Identification of hepatoprotective flavonolignans from silymarin

Abstract

Silymarin, also known as milk thistle extract, inhibits hepatitis C virus (HCV) infection and also displays antioxidant, anti-inflammatory, and immunomodulatory actions that contribute to its hepatoprotective effects. In the current study, we evaluated the hepatoprotective actions of the seven major flavonolignans and one flavonoid that comprise silymarin. Activities tested included inhibition of: HCV cell culture infection, NS5B polymerase activity, TNF-alpha-induced NF-kappaB transcription, virus-induced oxidative stress, and T-cell proliferation. All compounds were well tolerated by Huh7 human hepatoma cells up to 80 muM, except for isosilybin B, which was toxic to cells above 10 muM. Select compounds had stronger hepatoprotective functions than silymarin in all assays tested except in T cell proliferation. Pure compounds inhibited JFH-1 NS5B polymerase but only at concentrations above 300 muM. Silymarin suppressed TNF-alpha activation of NF-kappaB dependent transcription, which involved partial inhibition of IkappaB and RelA/p65 serine phosphorylation, and p50 and p65 nuclear translocation, without affecting binding of p50 and p65 to DNA. All compounds blocked JFH-1 virus-induced oxidative stress, including compounds that lacked antiviral activity. The most potent compounds across multiple assays were taxifolin, isosilybin A, silybin A, silybin B, and silibinin, a mixture of silybin A and silybin B. The data suggest that silymarin- and silymarin-derived compounds may influence HCV disease course in some patients. Studies where standardized silymarin is dosed to identify specific clinical endpoints are urgently needed.

Fig. 1.

Antiviral effects of silymarin-derived flavonolignans. (A) Effects on HCV protein expression. JFH-1 virus at a multiplicity of infection of 0.05 was adsorbed to Huh7.5.1 cells for 5 h. After the inoculum was removed, fresh medium was added containing DMSO or 20.7, 41.4, 82.8, or 124.2 μM of pure flavonolignan (mw 482), or 32.9, 65.8, 131.6, or 197.4 μM of taxifolin (mw 304). Protein lysates were harvested 72 h later and HCV protein expression detected by Western blot analysis. Actin served as a loading control. (B) Effects on HCV RNA. JFH-1 virus at a multiplicity of infection of 0.05 was adsorbed to Huh7.5.1 cells for 5 h. After the inoculum was removed, fresh medium was added containing DMSO or pure flavonolignan or taxifolin at the concentrations listed above.
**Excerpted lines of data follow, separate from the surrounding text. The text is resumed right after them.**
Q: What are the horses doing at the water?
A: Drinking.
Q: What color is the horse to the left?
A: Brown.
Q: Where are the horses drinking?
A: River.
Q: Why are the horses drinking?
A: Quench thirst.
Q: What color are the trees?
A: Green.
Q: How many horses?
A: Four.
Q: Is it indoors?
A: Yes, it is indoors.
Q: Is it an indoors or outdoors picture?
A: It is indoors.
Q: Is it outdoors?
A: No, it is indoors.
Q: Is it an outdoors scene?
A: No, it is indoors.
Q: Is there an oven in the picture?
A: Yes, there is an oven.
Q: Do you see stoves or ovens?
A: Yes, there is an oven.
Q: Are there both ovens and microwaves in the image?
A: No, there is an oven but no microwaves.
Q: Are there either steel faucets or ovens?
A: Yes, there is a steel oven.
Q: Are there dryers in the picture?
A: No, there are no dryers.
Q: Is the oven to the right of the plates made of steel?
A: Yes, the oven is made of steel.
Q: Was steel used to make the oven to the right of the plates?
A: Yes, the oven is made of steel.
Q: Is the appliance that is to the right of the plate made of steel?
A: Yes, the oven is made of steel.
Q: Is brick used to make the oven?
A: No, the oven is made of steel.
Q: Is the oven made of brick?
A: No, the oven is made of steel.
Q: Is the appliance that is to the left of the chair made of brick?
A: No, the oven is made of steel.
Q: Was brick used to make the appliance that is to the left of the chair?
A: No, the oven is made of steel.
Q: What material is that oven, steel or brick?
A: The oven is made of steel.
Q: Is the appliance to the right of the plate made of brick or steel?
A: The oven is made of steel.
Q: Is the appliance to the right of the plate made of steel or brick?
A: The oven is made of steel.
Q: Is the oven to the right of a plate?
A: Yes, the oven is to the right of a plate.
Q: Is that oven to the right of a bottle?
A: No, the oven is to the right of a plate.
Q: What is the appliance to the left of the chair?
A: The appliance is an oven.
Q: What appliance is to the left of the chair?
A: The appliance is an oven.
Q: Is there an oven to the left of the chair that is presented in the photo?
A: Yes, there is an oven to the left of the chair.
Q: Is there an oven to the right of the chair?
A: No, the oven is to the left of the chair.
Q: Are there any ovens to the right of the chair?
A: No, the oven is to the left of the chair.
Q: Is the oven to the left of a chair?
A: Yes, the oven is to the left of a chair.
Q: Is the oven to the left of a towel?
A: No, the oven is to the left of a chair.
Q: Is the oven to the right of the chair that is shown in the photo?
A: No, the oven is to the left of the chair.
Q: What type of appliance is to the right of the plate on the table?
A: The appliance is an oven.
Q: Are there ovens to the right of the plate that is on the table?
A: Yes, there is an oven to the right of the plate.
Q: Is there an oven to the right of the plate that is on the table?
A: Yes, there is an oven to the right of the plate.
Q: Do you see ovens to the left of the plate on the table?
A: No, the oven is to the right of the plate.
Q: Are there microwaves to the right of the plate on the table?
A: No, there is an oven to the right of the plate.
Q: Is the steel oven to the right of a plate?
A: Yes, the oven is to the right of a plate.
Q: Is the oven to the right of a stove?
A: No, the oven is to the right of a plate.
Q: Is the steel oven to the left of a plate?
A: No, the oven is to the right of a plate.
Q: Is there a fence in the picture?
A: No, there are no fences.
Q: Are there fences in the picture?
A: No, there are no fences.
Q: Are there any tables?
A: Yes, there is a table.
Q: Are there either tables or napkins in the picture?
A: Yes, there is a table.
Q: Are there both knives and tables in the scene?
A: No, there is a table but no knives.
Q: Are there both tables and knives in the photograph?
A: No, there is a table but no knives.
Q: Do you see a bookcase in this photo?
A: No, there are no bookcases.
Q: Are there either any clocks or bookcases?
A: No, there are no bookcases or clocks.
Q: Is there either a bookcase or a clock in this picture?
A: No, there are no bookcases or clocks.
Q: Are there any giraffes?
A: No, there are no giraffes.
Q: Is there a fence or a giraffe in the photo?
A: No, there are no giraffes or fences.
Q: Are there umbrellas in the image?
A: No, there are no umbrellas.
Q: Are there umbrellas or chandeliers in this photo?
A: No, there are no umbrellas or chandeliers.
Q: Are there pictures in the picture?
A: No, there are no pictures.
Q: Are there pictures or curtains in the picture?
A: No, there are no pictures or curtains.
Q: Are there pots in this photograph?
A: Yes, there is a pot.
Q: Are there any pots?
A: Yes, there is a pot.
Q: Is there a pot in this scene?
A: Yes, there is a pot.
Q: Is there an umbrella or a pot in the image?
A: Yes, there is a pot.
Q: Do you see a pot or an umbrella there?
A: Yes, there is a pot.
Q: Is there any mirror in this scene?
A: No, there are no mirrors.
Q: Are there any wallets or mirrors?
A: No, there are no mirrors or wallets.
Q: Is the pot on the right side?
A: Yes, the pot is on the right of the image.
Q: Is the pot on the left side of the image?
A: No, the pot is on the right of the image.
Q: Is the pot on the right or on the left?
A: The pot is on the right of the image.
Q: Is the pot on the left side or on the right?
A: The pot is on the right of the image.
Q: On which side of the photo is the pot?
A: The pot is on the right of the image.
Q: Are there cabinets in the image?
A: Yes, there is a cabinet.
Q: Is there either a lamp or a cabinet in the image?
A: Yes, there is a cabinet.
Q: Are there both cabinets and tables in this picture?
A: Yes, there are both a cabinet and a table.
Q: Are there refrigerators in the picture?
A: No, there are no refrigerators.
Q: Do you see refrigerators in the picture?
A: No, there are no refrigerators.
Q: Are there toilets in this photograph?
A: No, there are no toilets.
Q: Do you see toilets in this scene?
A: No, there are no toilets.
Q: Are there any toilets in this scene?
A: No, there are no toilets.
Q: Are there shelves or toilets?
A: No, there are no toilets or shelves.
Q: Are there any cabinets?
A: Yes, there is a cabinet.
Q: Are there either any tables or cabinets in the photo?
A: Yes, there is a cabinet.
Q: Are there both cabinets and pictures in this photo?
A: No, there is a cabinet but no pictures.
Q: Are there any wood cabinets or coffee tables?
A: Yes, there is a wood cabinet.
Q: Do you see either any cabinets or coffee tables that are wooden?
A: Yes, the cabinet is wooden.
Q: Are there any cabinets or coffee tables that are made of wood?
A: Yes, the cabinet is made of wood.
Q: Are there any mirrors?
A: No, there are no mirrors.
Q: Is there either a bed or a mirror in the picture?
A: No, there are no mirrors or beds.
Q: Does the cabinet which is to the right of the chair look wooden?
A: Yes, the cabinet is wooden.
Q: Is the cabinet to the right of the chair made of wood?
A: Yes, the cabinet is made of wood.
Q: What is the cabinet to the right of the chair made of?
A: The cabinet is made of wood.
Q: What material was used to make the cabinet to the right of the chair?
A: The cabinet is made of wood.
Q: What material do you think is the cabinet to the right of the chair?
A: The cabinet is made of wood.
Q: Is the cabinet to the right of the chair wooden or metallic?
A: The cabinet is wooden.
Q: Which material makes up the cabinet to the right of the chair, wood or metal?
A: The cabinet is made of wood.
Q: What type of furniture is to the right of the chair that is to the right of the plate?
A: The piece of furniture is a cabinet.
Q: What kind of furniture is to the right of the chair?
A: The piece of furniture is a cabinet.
Total RNA was harvested 72 h later and HCV RNA expression quantitified by real-time RT-PCR. The y axis presents the number of copies of HCV RNA per 10 ng of total RNA. Silydianin (SD), silychristin (SC), isosilychristin (ISC), silybin A (SA), and silybin B (SB), taxifolin (TAX), isosilybin A (ISA), isosilybin B (ISB), silibinin (SbN), and silymarin (SM).

Fig. 2.

Silymarin and silymarin-derived flavonolignans block HCV induced oxidative stress. (A) Huh7.5.1 cells were infected or mock-infected with JFH-1 at a multiplicity of infection of 0.01 and 72 h later, cells were labeled with the dye H2DCFDA for 30 min using the Image-IT Live Green Reactive Oxygen Species kit (Molecular Probes/Invitrogen). On oxidation, H2DCFDA becomes highly fluorescent. Images were captured on a Nikon Microscope using MetaMorph software. (B) Huh7.5.1 cells were treated as described above except in addition to silymarin (SM), cells were also treated with 41.4 μM of each flavonolignan, 65.8 μM of taxifolin, or 100 U/mL of IFN-α. ROS were quantitated by pixel intensity. Abbreviations of compounds are listed in the legend to Fig. 1.

Fig. 3.

Silymarin flavonolignans inhibit NF-κB transcription. (A and B) Silybin A and silybin B inhibit NF-κB transcription. Huh7 cells were transfected with a luciferase reporter gene under control of the pRDII domain from the IFN-B promoter and 24 h later, cells were treated with the indicated micromolar doses of each flavonolignan or DMSO control for 30 min before addition of 10 ng/mL TNF-α. Luciferase activity was measured 3.5 h later. Error bars represent SDs. (C) Comparison of NF-κB inhibitory profiles of silybin A, silybin B, taxifolin, and silychristin.